La Lucarne des écrivains (75019) recevait hier Claire BOITEL pour « La nuit est toi » et Joëlle PETILLOT pour « Tout autre chose que la nuit », leur dernier ouvrage paru aux éditions Fables fertiles.
Les deux auteures/autrices présentèrent leur livre puis donnèrent lectures d’extraits choisis, nourrissant leur présentation respective de regards croisés sur les deux œuvres.
Une troisième parution, « Echec, et Mat », le premier roman de Galien Sarde – ce récit comme fable (nota : des échanges stimulants furent engagés sous l’impulsion de notre hôte et animateur Armel Louis autour des définitions problématisées de « roman » ; de « récit » ; de « nouvelle »…) – fut présenté par l’éditeur, puis des lectures de deux extraits choisis furent également données.
Le public présent, que les températures élevées n’avaient su arrêter, ne montra aucun signe d’apathie et s’inscrivit même joyeusement et finement dans l’échange, sous l’écoute flottante de deux chats Maison parfaitement à leur aise, et nous avec eux.
Ainsi furent mis à l’honneur par les talentueuses Claire BOITEL et Joëlle PETILLOT, les trois premiers titres du jeune catalogue de Fables fertiles ; mis à l’honneur, par-delà, amours en commun de la littérature, de la lecture, du voyage, intérieur ; du voyage.
Une soirée d’échanges et de partages réussie.
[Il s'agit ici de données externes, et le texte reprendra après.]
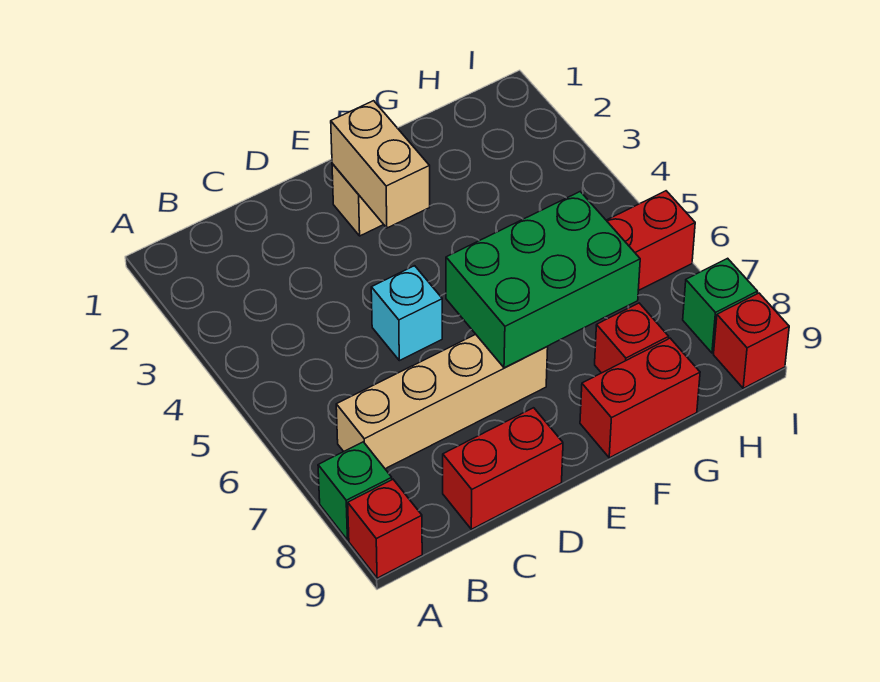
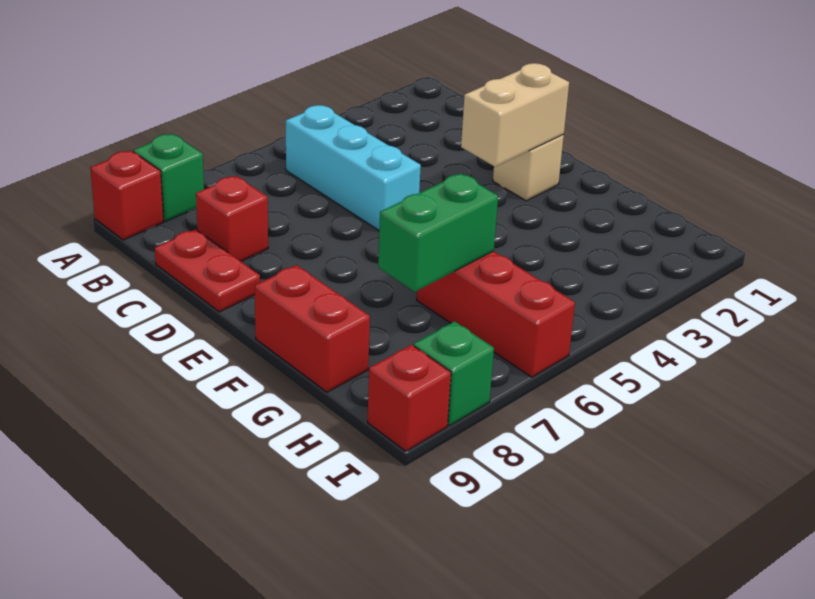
tan 1x4 brick [336,334,548,469] -> none
red 1x2 brick [443,408,563,529] -> red 1x2 plate [155,229,260,312]
cyan 1x1 brick [371,266,442,361] -> cyan 1x3 brick [286,105,421,230]
green 2x3 brick [446,192,640,368] -> green 1x2 brick [378,173,498,292]
red 1x1 brick [595,303,669,373] -> red 1x1 brick moved to [196,176,268,261]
Merci à La lucarne des écrivains ; à Armel Louis qui nous a réservé bien bel accueil.
D’un mot, relevons pour finir avant de vous laisser à la lecture de trois extraits ces traits caractéristiques bien touchants, parmi bien d’autres, des trois auteurs de Fables fertiles, lesquels n’auraient su faire objet de préméditation… : la générosité et cette absence criante d’effluves égomaniaques qui forment de saisissants contrastes avec leur talent tellement manifeste d’écriture. La maison perçoit de tels humains comme étant les magnifiques ambassadeurs d’un monde à ensemencer largement de toutes autres volées de graines.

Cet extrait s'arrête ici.